Extracted data entries
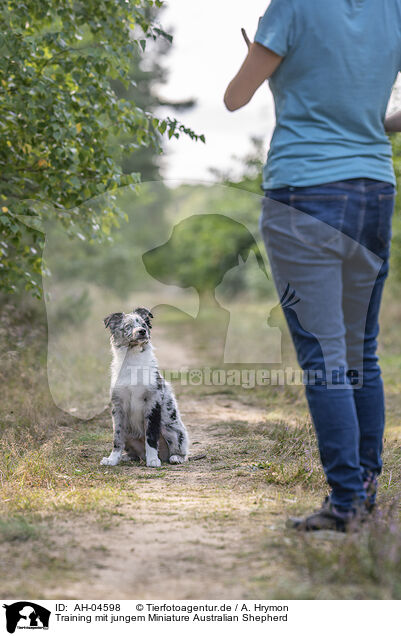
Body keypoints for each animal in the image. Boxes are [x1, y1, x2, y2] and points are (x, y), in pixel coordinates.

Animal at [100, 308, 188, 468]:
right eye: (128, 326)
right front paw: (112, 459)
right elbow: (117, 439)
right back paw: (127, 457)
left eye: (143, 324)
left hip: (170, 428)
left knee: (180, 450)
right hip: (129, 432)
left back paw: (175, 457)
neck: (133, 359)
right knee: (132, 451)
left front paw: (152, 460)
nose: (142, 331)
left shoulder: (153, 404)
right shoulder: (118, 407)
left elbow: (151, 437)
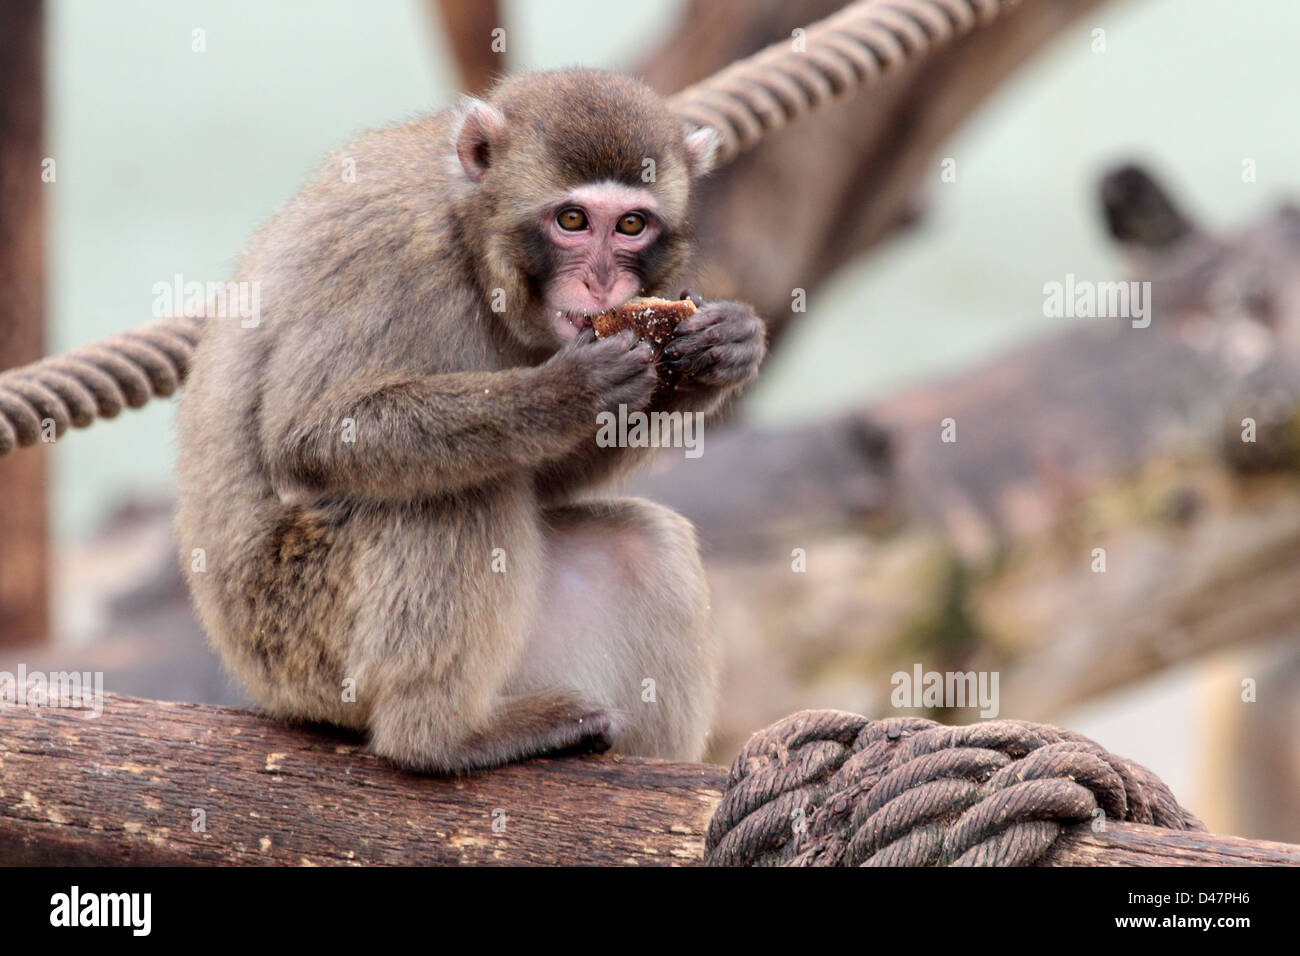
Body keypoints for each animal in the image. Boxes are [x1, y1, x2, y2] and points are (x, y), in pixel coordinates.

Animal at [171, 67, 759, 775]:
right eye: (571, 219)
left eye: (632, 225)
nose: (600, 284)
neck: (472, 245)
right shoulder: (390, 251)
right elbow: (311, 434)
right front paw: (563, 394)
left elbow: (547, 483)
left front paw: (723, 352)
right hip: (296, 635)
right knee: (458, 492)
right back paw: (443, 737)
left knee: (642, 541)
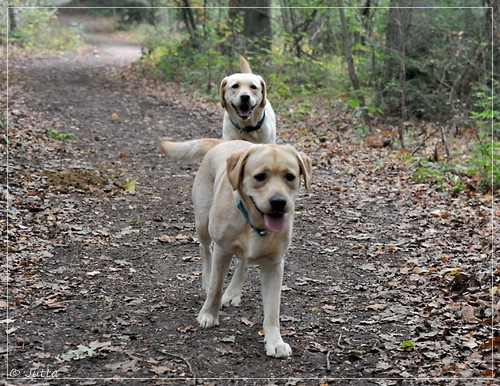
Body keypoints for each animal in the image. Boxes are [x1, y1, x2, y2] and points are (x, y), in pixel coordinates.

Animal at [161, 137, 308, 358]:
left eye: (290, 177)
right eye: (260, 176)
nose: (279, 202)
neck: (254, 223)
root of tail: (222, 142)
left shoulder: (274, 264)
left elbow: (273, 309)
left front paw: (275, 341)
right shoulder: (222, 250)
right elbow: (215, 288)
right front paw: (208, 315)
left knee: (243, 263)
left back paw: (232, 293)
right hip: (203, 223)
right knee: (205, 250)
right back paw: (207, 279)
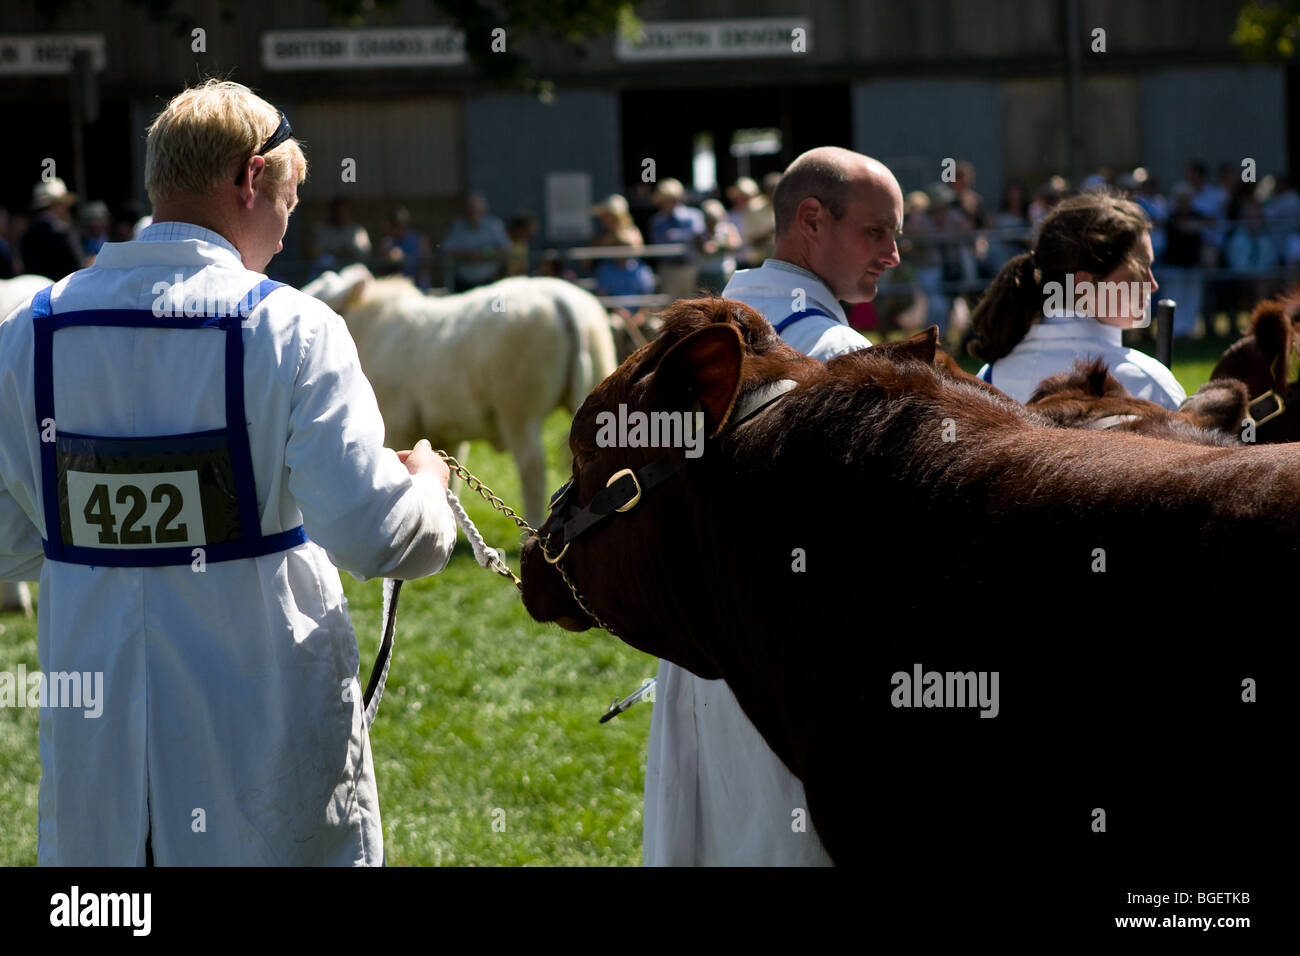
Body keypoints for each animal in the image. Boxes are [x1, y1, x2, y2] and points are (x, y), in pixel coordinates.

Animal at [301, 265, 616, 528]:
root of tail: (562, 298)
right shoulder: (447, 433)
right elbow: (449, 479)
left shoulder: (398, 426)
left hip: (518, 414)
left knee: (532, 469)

--

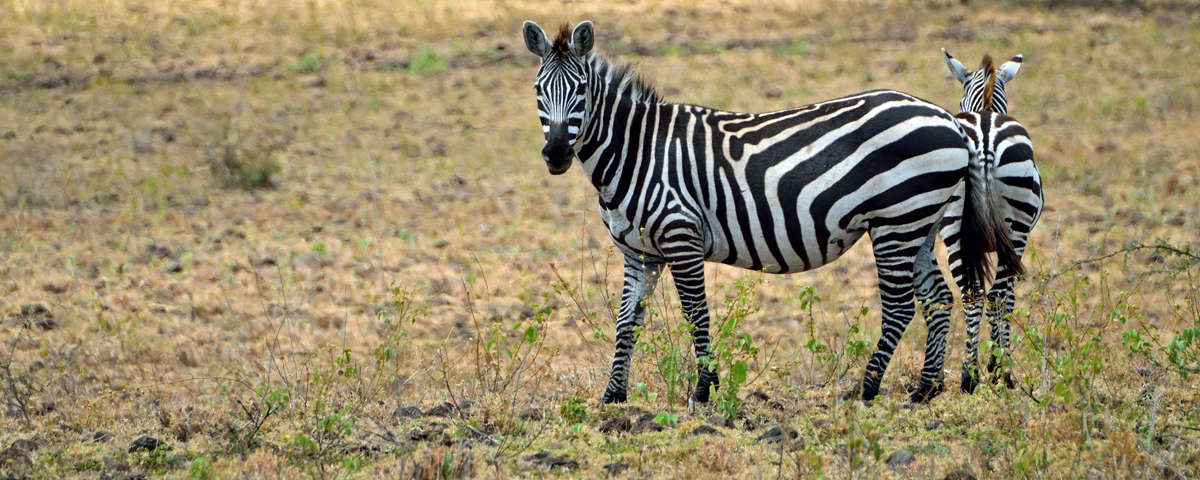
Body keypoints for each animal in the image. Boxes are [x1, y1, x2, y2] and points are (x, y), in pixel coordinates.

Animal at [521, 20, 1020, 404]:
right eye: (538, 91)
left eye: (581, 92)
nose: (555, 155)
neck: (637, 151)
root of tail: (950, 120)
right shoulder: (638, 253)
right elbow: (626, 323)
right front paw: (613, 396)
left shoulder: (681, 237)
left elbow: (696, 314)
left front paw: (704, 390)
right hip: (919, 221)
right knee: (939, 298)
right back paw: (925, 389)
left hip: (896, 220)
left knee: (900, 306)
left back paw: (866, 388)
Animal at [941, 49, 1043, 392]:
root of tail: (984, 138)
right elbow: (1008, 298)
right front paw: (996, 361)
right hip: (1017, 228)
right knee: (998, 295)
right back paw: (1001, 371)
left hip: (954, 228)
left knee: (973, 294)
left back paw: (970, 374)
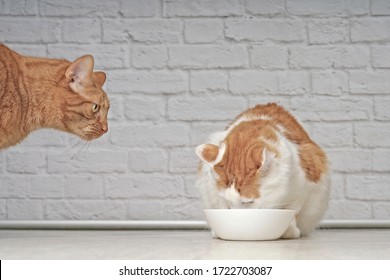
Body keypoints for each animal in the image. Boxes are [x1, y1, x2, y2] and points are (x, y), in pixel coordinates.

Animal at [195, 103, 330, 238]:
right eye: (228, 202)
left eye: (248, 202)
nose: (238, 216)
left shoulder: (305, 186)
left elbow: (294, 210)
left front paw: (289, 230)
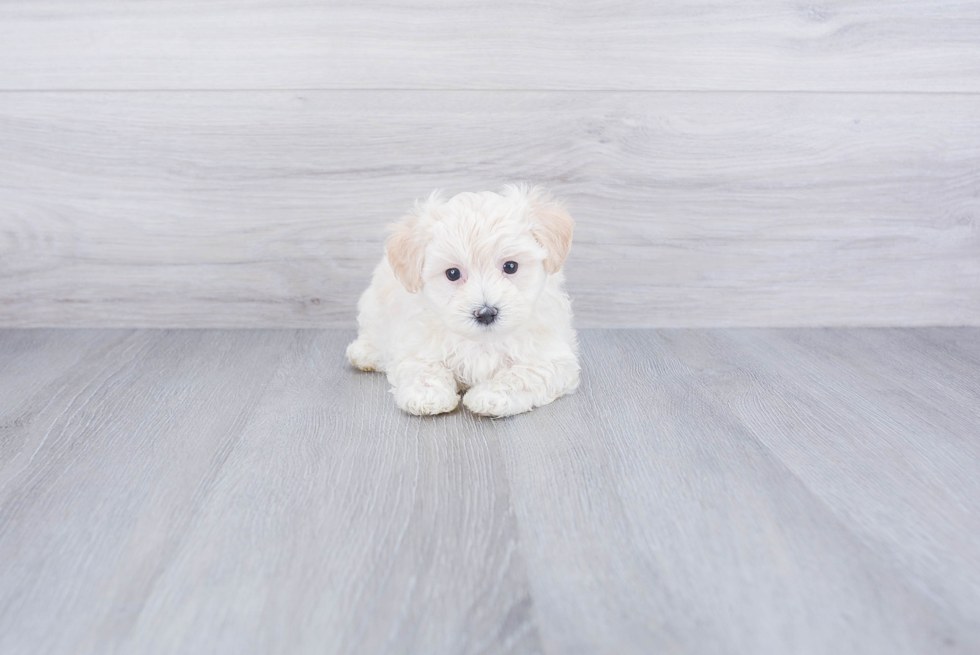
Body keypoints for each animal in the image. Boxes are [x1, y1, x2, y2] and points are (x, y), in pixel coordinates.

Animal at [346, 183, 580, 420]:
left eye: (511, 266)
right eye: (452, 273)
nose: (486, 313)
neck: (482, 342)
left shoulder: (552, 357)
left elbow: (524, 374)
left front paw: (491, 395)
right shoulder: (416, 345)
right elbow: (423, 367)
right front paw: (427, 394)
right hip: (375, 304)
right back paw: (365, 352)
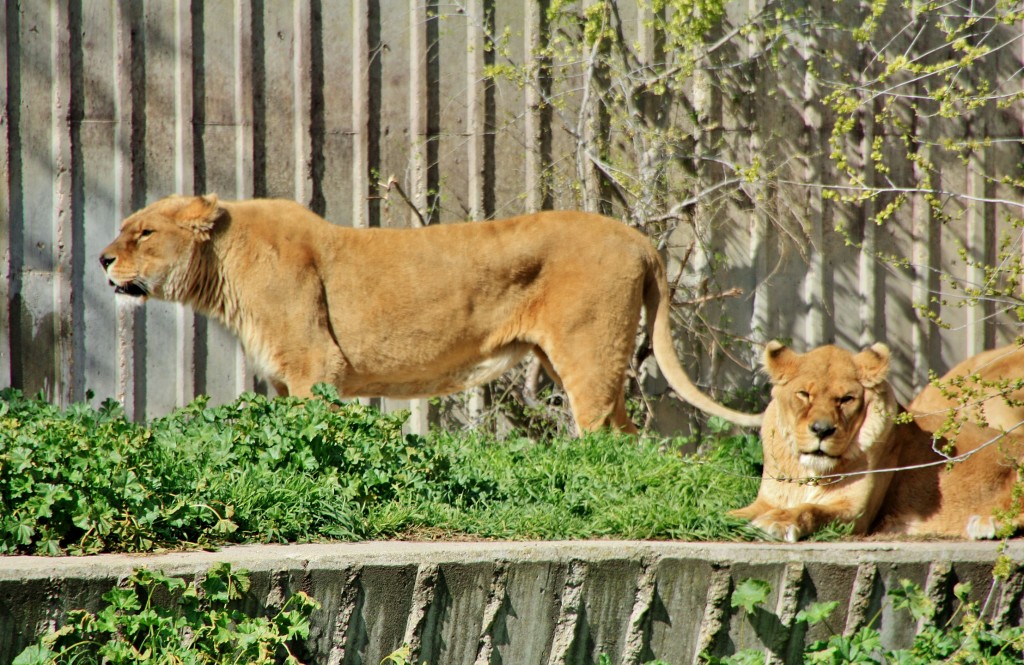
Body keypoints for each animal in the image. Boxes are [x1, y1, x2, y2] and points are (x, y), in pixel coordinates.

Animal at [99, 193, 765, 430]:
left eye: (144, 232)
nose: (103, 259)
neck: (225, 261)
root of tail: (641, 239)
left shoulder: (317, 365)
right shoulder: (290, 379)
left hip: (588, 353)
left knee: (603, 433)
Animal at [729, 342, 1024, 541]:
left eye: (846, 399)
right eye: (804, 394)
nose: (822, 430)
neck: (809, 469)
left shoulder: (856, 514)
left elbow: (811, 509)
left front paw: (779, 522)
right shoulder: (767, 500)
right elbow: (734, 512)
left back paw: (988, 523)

[Problem requirements]:
Filter the records above and copy every line that contains the word "back".

[Worked solution]:
right back paw: (127, 457)
left back paw: (175, 457)
right back paw: (443, 737)
left back paw: (232, 293)
right back paw: (207, 279)
right back paw: (925, 389)
left back paw: (866, 388)
right back paw: (1001, 371)
left back paw: (970, 374)
right back paw: (365, 352)
left back paw: (988, 523)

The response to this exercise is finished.